== Consigne ==
Selon le passage sur la réglementation des NGT, pourquoi paraît-il inopportun de réglementer toutes ces techniques de manière uniforme ? Répondez en une à trois phrases.

== Texte source ==
****************************************

Déjà en pleine expansion hors UE, avec un soja à teneur accrue en acide oléique (USA) ou une variété de tomate avec une teneur accrue en GABA, un neurotransmetteur diminuant l’hypertension (Japon), autorisés sur le marché local, les retrouverons-nous à terme dans nos assiettes ? Avec quel cadre règlementaire ? Les consommateur·trices sont-ils prêt·es en France et en Europe à accepter ces nouvelles techniques d’édition du génome après avoir rejeté si farouchement les OGM ?
Selon l’arrêt du 25 juillet 2018 de la Cour de Justice de l’Union Européenne (CJUE), les NGT sont considérées comme des OGM par le droit de l’Union Européenne. De fait,en l’absence de législation adéquate et spécifique, la Cour a acté que les organismes issus de techniques/méthodes développées après la directive 2001/18/CE sur les OGM relèvent bien du champ d’application de cette même directive. Les organismes obtenus grâce à une technique génomique plus récente que la directive OGM sont donc soumis aux obligations prévues par cette dernière. Mais la définition de ces techniques par la CJUE reste très partielle.
Dans la réalité, le terme NGT regroupe un ensemble large (on en dénombre plusieurs dizaines) et très hétérogène de techniques et méthodes de modification ou d’édition du génome. Leur seul point commun : avoir été développées après la directive OGM de 2001. Certaines NGT peuvent ainsi créer des variétés de plantes qu’on ne sait pas (encore) différencier des plantes obtenues par sélection variétale classique, tandis que d’autres NGT sont assimilables à de la transgénèse, pour laquelle les OGM obtenus sont facilement identifiables. Dès lors, il apparaît inopportun de vouloir toutes les réglementer de manière uniforme.
Partisans comme opposants aux NGT le reconnaissent : le contexte règlementaire européen actuel est largement inadapté.

****************************************

== Données extraites ==
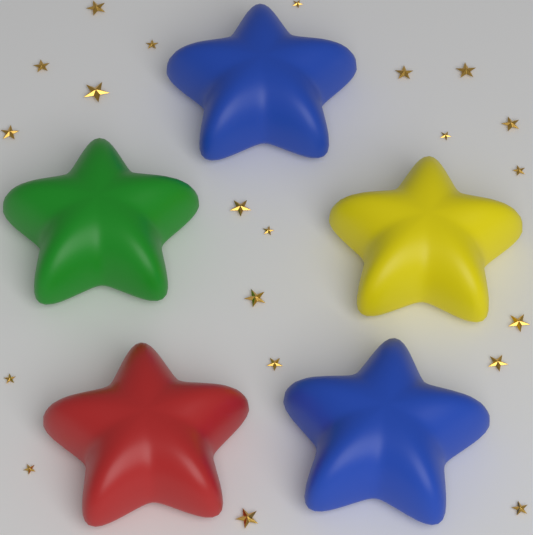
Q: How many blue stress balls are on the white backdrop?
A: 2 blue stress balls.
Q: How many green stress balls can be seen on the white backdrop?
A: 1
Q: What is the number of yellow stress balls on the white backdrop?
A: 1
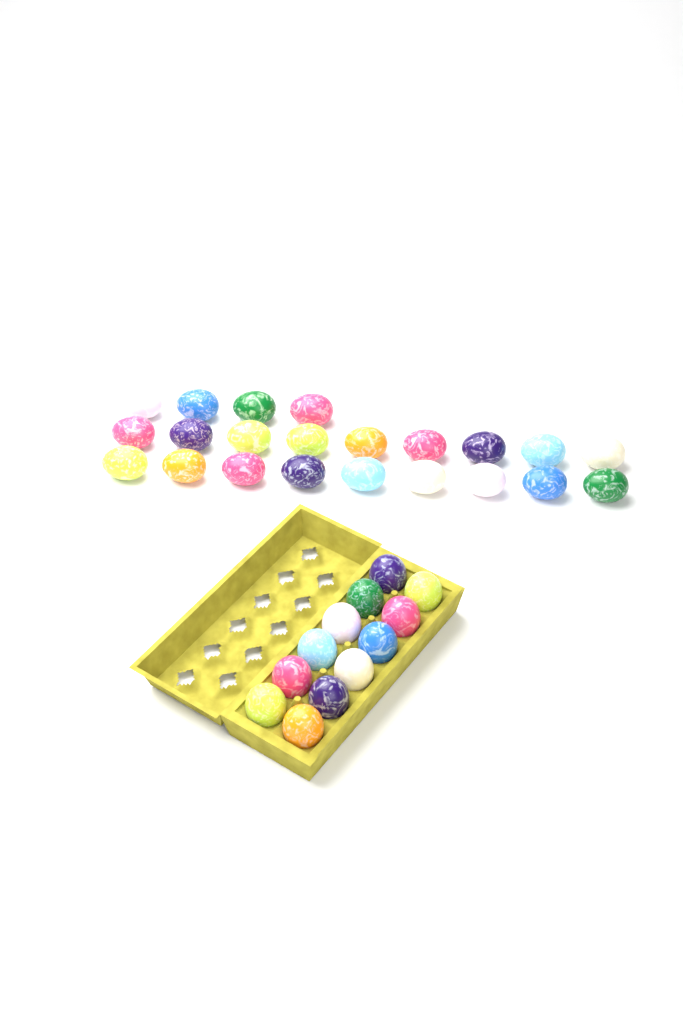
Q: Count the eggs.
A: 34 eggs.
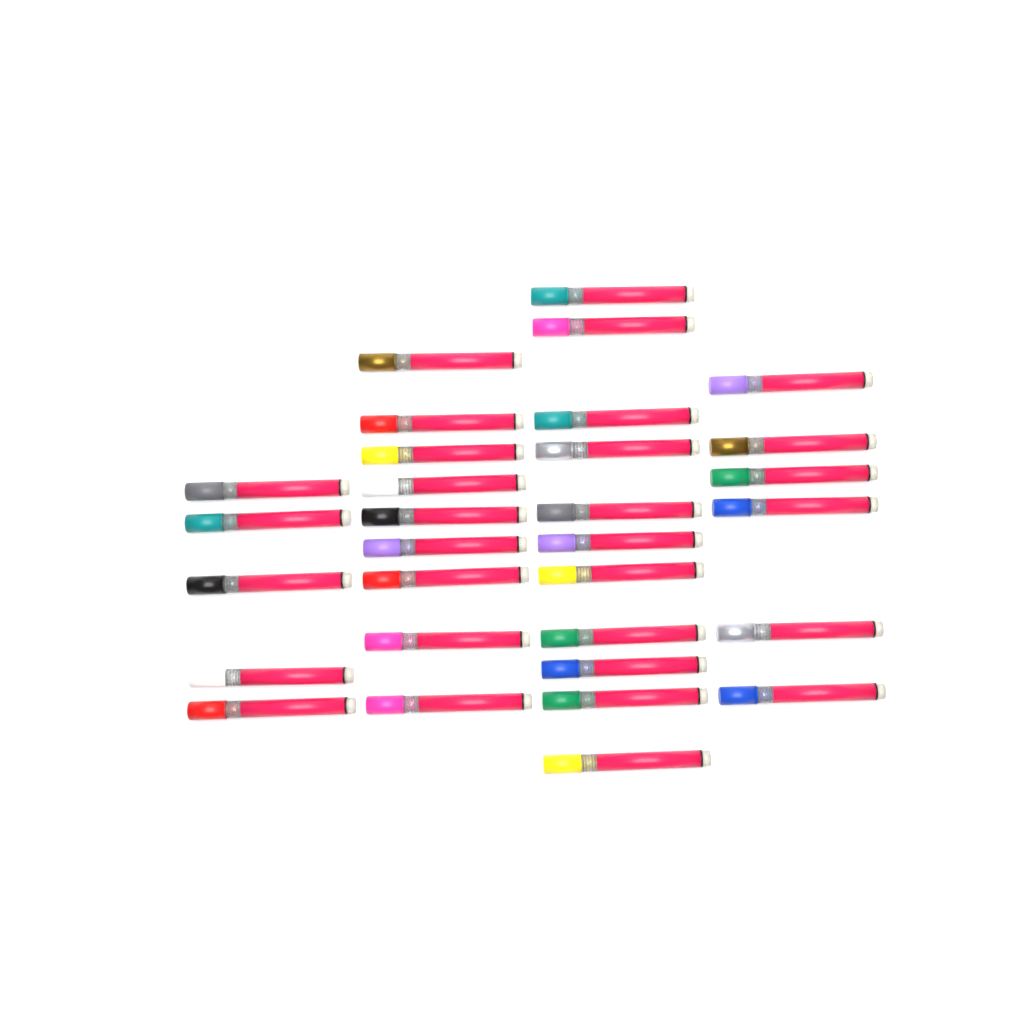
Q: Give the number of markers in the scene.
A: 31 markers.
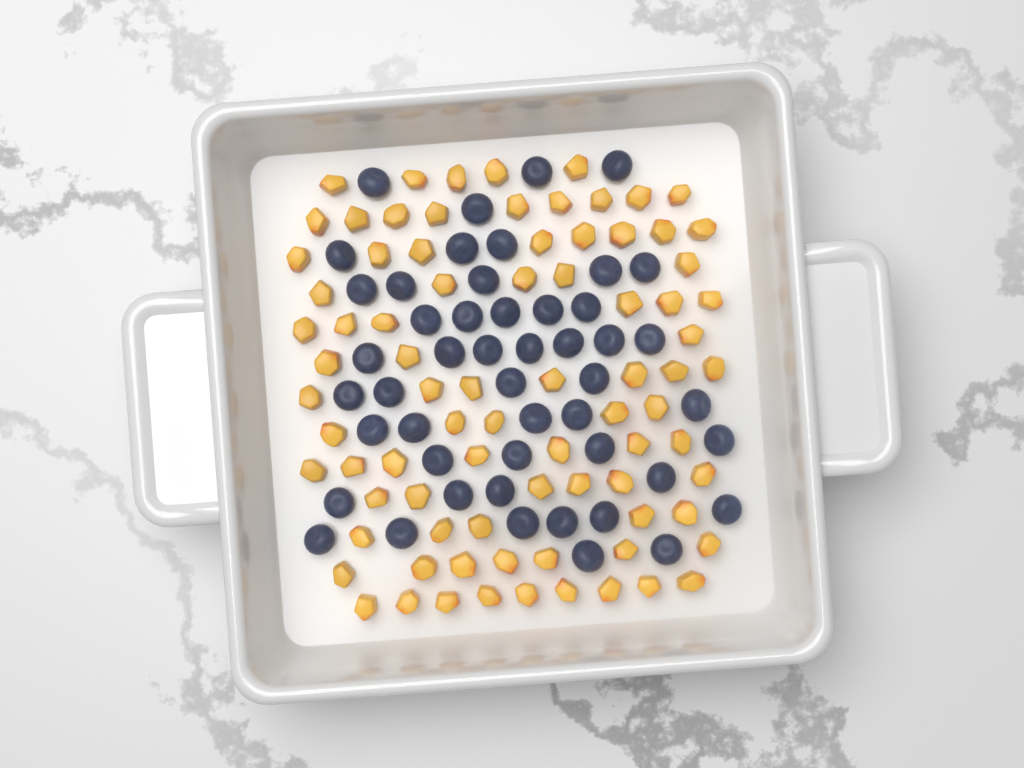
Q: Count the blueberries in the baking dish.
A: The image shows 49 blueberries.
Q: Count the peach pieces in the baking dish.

****************************************

== Réponse proposée ==
Les NGT forment un ensemble large et très hétérogène, dont le seul point commun est d'avoir été développées après la directive OGM de 2001. Certaines peuvent créer des variétés qu'on ne sait pas (encore) différencier de celles issues de la sélection variétale classique. D'autres sont assimilables à la transgénèse, qui produit des OGM facilement identifiables.